The SPX advanced 3.90 points yesterday to close at 1364.30. TOT daily traders went 400% long at SPX 1364 and have carried the position overnight and into today.
The bond model remains neutral, and the gold model remains bearish.
The super long term perspective for the stock market remains bearish.
However, both the long and short term models remain bullish.
Yesterday’s action was poor. The market had numerous opportunities to rally, and it failed at each attempt. It’s probable that a day or two of softness will be needed prior to further upside gains.

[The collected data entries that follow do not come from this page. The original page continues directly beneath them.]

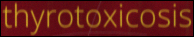
thyrotoxicosis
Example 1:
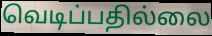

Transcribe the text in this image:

வெடிப்பதில்லை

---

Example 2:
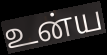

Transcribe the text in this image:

உன்ய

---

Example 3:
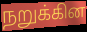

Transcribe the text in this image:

நறுக்கின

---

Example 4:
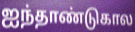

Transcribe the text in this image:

ஐந்தாண்டுகால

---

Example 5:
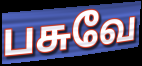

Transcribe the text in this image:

பசுவே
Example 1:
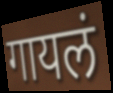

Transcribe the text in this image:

गायलं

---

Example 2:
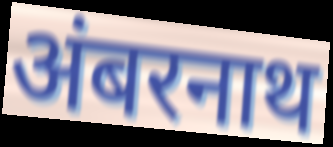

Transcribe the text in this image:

अंबरनाथ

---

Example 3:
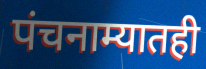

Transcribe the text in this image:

पंचनाम्यातही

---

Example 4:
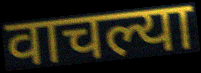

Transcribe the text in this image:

वाचल्या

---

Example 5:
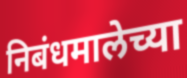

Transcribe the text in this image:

निबंधमालेच्या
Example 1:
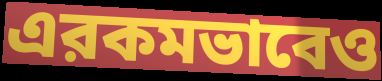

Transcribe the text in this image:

এরকমভাবেও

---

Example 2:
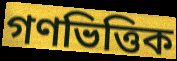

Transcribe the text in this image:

গণভিত্তিক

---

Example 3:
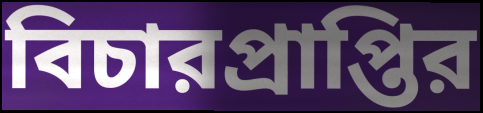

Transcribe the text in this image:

বিচারপ্রাপ্তির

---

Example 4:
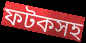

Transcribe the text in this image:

ফটকসহ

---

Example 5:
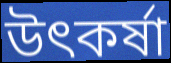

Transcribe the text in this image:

উৎকর্ষা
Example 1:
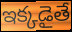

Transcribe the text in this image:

ఇక్కడైతే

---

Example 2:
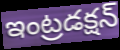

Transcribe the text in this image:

ఇంట్రడక్షన్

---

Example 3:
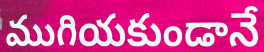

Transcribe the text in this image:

ముగియకుండానే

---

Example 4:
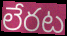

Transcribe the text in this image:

లేరట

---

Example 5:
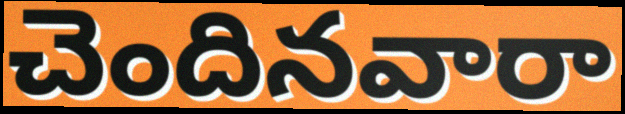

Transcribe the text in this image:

చెందినవారా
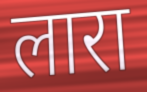
लारा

The daily model is neutral today, reflecting a balance between bullish and bearish forces. Separate from the model’s actual reading, my sense is that unless Chairman Greenspan says something clearly bullish, the market will likely move lower today. TOT daily traders went 400% long yesterday at SPX 1364. We’re just a tad above that level, but I’d use a sell stop at that same level, thereby exiting at the first sign of weakness. In the unlikely event that we’re not stopped out, take your profit on any rally to SPX 1372, which seems like the most the market might be able to muster today. In the even more unlikely event that neither level is reached, carry your position overnight and into tomorrow. I expect to see the SPX attack the 1400 level in the near future — just not this week.
Since initiation of this service on September 30, 1993, our daily trader recommendations have gained 6376.56 cumulative SPX points, compared to a gain of 905.37 points in the index itself over the same period.